**Assignment:**
Up to and including the line with "Accommodatie met ecologisch certificaat", restate the records below word for word, beginning with their first line.

**Collected data:**
▽
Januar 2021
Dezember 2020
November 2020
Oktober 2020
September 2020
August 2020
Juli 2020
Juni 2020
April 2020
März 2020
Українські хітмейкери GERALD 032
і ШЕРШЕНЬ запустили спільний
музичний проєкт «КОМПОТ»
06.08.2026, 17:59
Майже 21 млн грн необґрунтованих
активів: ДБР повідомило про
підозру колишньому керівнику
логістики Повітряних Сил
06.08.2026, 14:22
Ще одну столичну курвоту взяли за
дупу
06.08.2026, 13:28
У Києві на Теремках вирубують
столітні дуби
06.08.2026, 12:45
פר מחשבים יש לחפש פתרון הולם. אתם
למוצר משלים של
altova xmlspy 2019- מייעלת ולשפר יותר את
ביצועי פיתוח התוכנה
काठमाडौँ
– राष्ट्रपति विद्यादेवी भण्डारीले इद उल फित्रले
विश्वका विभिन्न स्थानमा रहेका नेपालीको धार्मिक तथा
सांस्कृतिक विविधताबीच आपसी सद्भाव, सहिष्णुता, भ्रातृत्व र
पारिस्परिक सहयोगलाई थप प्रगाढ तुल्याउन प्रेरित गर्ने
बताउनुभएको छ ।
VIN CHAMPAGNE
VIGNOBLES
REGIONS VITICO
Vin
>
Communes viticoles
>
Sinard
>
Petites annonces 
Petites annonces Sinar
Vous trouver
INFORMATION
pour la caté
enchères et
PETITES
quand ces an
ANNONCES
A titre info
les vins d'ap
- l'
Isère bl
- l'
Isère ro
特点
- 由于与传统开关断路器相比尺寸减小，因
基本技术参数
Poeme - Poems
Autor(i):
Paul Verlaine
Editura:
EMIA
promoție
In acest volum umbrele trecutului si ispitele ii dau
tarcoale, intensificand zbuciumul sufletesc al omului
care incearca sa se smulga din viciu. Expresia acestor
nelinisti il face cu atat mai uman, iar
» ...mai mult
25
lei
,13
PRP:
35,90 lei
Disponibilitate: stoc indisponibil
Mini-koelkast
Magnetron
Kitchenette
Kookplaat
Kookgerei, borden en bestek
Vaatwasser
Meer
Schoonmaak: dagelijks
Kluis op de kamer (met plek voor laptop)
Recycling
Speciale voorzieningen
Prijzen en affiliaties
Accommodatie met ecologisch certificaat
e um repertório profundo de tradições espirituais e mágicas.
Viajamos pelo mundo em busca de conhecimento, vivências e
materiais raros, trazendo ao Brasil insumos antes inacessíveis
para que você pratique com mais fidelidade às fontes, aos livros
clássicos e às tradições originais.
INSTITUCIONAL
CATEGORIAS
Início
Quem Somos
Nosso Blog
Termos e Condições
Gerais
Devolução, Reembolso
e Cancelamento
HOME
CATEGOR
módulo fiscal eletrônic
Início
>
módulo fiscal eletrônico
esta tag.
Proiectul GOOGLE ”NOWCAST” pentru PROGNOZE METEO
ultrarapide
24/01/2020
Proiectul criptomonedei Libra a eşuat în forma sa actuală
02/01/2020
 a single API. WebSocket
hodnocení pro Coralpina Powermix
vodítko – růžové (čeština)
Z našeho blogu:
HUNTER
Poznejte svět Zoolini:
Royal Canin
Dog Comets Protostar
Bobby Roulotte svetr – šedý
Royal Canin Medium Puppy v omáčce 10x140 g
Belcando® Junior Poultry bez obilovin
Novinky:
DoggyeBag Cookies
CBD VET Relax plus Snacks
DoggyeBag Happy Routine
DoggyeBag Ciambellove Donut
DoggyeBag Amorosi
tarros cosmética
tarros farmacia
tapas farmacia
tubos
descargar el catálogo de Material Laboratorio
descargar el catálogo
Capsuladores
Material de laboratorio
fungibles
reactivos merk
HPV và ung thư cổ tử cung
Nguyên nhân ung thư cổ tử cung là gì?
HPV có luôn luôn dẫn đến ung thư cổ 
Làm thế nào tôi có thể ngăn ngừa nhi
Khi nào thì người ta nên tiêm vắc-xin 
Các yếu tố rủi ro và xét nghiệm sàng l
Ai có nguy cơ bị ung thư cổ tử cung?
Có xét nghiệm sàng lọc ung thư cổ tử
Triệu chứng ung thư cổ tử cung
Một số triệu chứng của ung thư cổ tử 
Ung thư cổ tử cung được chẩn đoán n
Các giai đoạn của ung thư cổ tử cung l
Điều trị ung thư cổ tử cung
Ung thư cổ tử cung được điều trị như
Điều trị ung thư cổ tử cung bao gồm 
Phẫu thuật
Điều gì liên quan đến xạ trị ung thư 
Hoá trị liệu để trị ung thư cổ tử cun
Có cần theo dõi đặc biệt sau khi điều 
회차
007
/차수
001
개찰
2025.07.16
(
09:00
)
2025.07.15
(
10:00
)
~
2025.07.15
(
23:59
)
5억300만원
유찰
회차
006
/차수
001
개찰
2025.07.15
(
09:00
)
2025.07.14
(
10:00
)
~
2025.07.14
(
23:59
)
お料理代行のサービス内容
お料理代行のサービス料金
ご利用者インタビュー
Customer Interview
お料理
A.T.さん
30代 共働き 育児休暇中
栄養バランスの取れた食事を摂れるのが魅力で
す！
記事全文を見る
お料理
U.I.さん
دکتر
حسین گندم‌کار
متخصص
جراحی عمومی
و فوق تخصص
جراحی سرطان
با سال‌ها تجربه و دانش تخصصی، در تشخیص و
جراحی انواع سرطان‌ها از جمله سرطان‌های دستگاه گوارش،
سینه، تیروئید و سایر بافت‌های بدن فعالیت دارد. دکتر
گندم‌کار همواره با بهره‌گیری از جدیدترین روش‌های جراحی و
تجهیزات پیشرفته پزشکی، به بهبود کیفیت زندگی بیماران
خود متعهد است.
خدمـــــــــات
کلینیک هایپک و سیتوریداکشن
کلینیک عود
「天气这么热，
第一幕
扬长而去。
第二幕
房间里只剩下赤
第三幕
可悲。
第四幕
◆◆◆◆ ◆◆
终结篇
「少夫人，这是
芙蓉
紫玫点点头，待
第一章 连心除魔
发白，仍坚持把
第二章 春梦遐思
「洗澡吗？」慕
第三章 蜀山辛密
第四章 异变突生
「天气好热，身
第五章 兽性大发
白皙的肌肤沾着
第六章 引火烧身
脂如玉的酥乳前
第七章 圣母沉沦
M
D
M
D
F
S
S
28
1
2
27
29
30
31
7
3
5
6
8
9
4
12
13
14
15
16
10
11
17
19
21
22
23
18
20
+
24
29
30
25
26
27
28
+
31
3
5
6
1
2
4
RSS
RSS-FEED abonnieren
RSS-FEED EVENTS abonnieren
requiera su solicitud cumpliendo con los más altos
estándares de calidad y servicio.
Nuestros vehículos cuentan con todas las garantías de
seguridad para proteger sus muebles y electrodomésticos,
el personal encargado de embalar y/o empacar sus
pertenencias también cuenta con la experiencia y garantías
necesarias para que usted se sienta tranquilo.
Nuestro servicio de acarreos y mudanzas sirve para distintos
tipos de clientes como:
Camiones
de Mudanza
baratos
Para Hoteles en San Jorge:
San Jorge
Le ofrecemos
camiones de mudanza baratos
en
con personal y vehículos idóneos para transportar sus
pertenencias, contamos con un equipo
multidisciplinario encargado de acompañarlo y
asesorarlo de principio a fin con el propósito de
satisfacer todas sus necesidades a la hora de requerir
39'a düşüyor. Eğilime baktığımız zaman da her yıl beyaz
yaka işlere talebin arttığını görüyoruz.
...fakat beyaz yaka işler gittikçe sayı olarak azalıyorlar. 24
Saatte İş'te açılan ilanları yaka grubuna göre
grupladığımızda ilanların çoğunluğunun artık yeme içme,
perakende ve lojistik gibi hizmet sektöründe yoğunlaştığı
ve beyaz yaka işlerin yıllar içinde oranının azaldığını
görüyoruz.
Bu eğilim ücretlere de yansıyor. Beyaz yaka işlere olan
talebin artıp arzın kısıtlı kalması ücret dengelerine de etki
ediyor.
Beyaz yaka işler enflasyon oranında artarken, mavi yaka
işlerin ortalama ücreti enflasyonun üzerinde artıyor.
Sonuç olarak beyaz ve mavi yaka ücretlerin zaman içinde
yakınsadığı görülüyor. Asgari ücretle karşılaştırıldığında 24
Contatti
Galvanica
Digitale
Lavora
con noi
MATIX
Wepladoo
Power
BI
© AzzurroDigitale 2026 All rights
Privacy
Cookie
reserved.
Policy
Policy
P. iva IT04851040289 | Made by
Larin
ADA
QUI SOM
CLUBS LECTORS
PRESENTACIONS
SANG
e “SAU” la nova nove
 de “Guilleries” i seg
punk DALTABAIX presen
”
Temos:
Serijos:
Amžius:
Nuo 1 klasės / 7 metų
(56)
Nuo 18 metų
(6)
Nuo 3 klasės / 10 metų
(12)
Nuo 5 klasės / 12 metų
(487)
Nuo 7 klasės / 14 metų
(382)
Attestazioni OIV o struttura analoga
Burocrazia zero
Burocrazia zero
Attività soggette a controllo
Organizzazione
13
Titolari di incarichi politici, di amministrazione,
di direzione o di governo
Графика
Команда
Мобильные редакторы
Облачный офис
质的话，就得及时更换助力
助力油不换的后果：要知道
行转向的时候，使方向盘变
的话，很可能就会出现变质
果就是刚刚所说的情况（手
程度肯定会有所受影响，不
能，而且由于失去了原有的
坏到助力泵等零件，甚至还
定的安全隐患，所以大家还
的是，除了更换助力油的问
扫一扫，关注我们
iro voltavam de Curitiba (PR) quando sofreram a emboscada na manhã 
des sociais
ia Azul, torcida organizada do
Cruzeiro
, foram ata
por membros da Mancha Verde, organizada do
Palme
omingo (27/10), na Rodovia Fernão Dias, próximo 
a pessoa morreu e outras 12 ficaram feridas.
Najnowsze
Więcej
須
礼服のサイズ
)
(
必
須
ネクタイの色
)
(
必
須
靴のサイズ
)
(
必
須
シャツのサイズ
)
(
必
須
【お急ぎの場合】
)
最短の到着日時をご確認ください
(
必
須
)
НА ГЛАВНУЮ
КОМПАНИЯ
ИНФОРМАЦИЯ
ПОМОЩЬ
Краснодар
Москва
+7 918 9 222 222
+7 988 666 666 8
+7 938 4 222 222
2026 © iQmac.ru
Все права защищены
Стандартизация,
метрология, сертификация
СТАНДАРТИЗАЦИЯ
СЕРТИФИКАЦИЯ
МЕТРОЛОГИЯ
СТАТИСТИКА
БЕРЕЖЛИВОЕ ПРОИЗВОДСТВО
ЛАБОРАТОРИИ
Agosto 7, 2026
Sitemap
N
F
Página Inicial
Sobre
△
**Answer to the problem:**
Januar 2021
Dezember 2020
November 2020
Oktober 2020
September 2020
August 2020
Juli 2020
Juni 2020
April 2020
März 2020
Українські хітмейкери GERALD 032
і ШЕРШЕНЬ запустили спільний
музичний проєкт «КОМПОТ»
06.08.2026, 17:59
Майже 21 млн грн необґрунтованих
активів: ДБР повідомило про
підозру колишньому керівнику
логістики Повітряних Сил
06.08.2026, 14:22
Ще одну столичну курвоту взяли за
дупу
06.08.2026, 13:28
У Києві на Теремках вирубують
столітні дуби
06.08.2026, 12:45
פר מחשבים יש לחפש פתרון הולם. אתם
למוצר משלים של
altova xmlspy 2019- מייעלת ולשפר יותר את
ביצועי פיתוח התוכנה
काठमाडौँ
– राष्ट्रपति विद्यादेवी भण्डारीले इद उल फित्रले
विश्वका विभिन्न स्थानमा रहेका नेपालीको धार्मिक तथा
सांस्कृतिक विविधताबीच आपसी सद्भाव, सहिष्णुता, भ्रातृत्व र
पारिस्परिक सहयोगलाई थप प्रगाढ तुल्याउन प्रेरित गर्ने
बताउनुभएको छ ।
VIN CHAMPAGNE
VIGNOBLES
REGIONS VITICO
Vin
>
Communes viticoles
>
Sinard
>
Petites annonces 
Petites annonces Sinar
Vous trouver
INFORMATION
pour la caté
enchères et
PETITES
quand ces an
ANNONCES
A titre info
les vins d'ap
- l'
Isère bl
- l'
Isère ro
特点
- 由于与传统开关断路器相比尺寸减小，因
基本技术参数
Poeme - Poems
Autor(i):
Paul Verlaine
Editura:
EMIA
promoție
In acest volum umbrele trecutului si ispitele ii dau
tarcoale, intensificand zbuciumul sufletesc al omului
care incearca sa se smulga din viciu. Expresia acestor
nelinisti il face cu atat mai uman, iar
» ...mai mult
25
lei
,13
PRP:
35,90 lei
Disponibilitate: stoc indisponibil
Mini-koelkast
Magnetron
Kitchenette
Kookplaat
Kookgerei, borden en bestek
Vaatwasser
Meer
Schoonmaak: dagelijks
Kluis op de kamer (met plek voor laptop)
Recycling
Speciale voorzieningen
Prijzen en affiliaties
Accommodatie met ecologisch certificaat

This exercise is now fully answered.